To mark the Queen's Jubilee, Scottish Art News presents some of our favourite paintings of royal residences in Scotland, from Holyrood Palace to The Balmoral Estate...
David Wilkie, The Entrance of George IV at the Palace of Holyroodhouse, 1828
Holyrood Palace is a spectacular backdrop for David Wilkie's theatrical painting of George IV's arrival in Edinburgh in 1822. This painting, created six years after the event, is held in the National Galleries of Scotland collection and is a preparatory study for a larger panel at Holyrood.
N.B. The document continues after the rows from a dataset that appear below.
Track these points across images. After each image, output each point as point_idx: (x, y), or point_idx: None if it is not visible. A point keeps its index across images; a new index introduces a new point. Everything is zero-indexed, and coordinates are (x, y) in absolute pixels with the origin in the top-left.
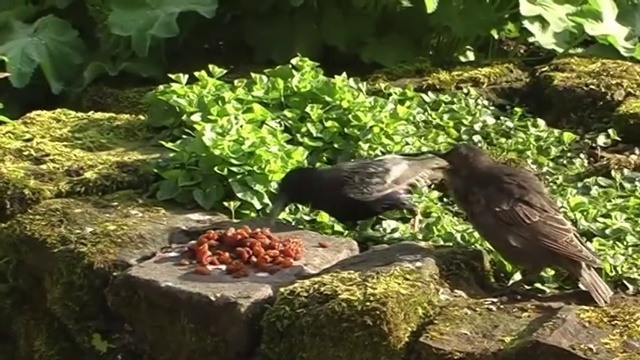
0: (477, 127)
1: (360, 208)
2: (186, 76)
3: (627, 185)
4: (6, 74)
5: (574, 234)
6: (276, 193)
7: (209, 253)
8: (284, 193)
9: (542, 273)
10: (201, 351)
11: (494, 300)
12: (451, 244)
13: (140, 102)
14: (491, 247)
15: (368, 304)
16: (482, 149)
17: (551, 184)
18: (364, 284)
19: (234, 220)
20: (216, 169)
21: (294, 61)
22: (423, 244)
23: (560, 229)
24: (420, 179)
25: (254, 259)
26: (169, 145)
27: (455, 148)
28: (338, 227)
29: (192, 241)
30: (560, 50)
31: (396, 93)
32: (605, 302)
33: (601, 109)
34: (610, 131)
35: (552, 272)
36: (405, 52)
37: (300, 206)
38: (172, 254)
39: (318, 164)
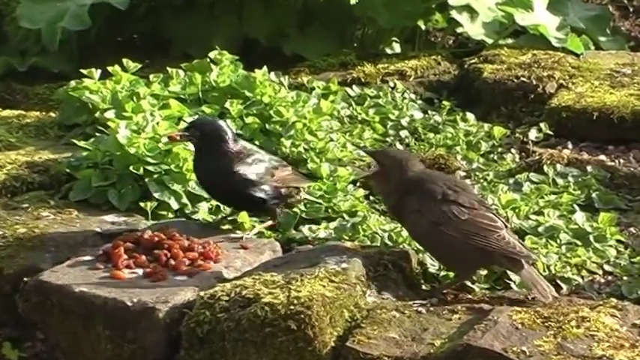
0: (404, 122)
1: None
2: (99, 71)
3: (560, 181)
4: None
5: (507, 231)
6: None
7: (125, 256)
8: None
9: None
10: (118, 358)
11: (424, 302)
12: (378, 244)
13: (51, 98)
14: (419, 247)
15: (292, 307)
16: (412, 153)
17: (481, 180)
18: (288, 287)
19: (151, 222)
20: (131, 168)
21: (212, 54)
22: (348, 244)
23: (490, 226)
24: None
25: (172, 262)
26: (82, 143)
27: (385, 150)
28: (260, 228)
29: (107, 244)
30: (490, 41)
31: (319, 87)
32: (548, 298)
33: (532, 102)
34: (542, 125)
35: (484, 272)
36: (328, 44)
37: (221, 206)
38: (86, 258)
39: None
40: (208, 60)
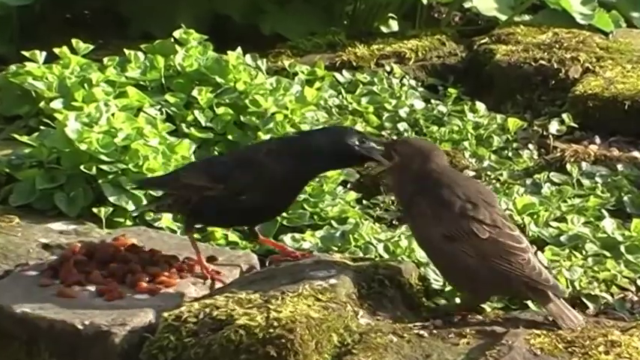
0: (402, 112)
1: None
2: (44, 53)
3: (586, 182)
4: None
5: (532, 255)
6: None
7: (75, 270)
8: None
9: None
10: None
11: (426, 324)
12: (372, 256)
13: None
14: (421, 260)
15: (271, 330)
16: (438, 146)
17: (493, 181)
18: (266, 307)
19: (106, 230)
20: (82, 167)
21: (177, 34)
22: (338, 256)
23: (514, 247)
24: None
25: (130, 277)
26: (24, 138)
27: (405, 139)
28: (233, 237)
29: (54, 257)
30: (504, 18)
31: (303, 72)
32: (578, 328)
33: (553, 89)
34: (564, 116)
35: None
36: (313, 22)
37: None
38: (30, 273)
39: None
40: (172, 40)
There is also a preparatory watercolour sketch by Wilkie from 1822 in the Fleming Collection.
Louis Jacques Mande Daguerre, Ruins of Holyrood Chapel, c.1825
While Wilkie was preparing his royal painting of pomp and pageantry at Holyrood Palace, the French artist Louis Daguerre was creating this more austere image of the neighbouring Holyrood Chapel. Most famous for his invention of the eponymous daguerreotype photography, Daguerre also created the diorama and it is thought this device could have informed the artist's dramatic rendering of light in this painting. Curators at Liverpool's Walker Art Gallery, where the work is now held, write, 'if the painting was made after the production of the same scene in a diorama, we can assume the diorama enabled the artist to study carefully the affect of light on the ruins and capture them successfully in the painting.'
David Young Cameron, Holyrood Palace, c. 1896
Today D Y Cameron is remembered as a painter of Scottish landscapes. However his ouevre includes portraits, townscapes and architectural subjects, and it was as an etcher that he first came to prominence. Over a period of 45 years he produced around 520 etchings and drypoints, including this atmospheric image of Holyrood Palace in the Fleming Collection. His prolific output and mastery of light and shade made him one of the foremost British artists of the Etching Revival of 1880-1930, alongside fellow Scots Muirhead Bone and James McBey. In 1933 Cameron was appointed King's Painter and Limner in Scotland.
Aleksander Żyw, Holyrood Palace, 1940
Aleksander Zyw's painting of Holyrood Palace with Arthur's Seat in the background captures the extraordinary volcanic landscape that surrounds the royal residence. The view clearly made an impression on Zyw; created in 1940, it was one of the earliest paintings the artist made in Scotland, having arrived here in WWII following a dramatic escape from France to join the Polish forces who were regrouping in Edinburgh.
James Giles, A View of Balmoral, 1848
Prince Albert purchased the lease to Balmoral Castle in 1847. This painting by the Aberdonian landscape painter James Giles was created a year later and given to the Prince by Queen Victoria as a Christmas gift. The painting shows a view of the old castle from the east. It was, according to Queen Victoria, 'a pretty little castle in the old Scottish style'.
F Colebrooke Stockdale, Valley of the Dee, with Abergeldie Castle, 1853
A year after buying the lease to Balmoral, Prince Albert purchased a 40 year lease of the Abergeldie Estate nearby. It was here that the Duchess of Kent stayed on her visits to Scotland in the 1850s. F Colebrooke Stockdale's watercolour captures the 16th century castle surrounded by rolling Highland Hills. Balmoral is just visible in the distance.
Queen Victoria, Ballater from the garden at Birkhall, 1868
As well as being a great patron of the arts, Queen Victoria was also an accomplished painter, as this watercolour of Ballater from Birkhall demonstrates. Birkhall, which is located on the Balmoral Estate, is now the Scottish residence of Prince Charles and Camilla. In 2021 The Royal Collection Trust exhibited 'Victoria & Albert: Our Lives in Watercolour', which included many works by Queen Victoria in the Royal Collection. Read more in curator Carly Collier's feature for Scottish Art News.
In 2010, Julian Calder chose the Gelder Burn on the Balmoral Estate as the location of his striking portrait of the Queen. Inspired by the great paintings by Sir Henry Raeburn, Calder's photograph presents the viewer with a formal portrait set against a highland backdrop.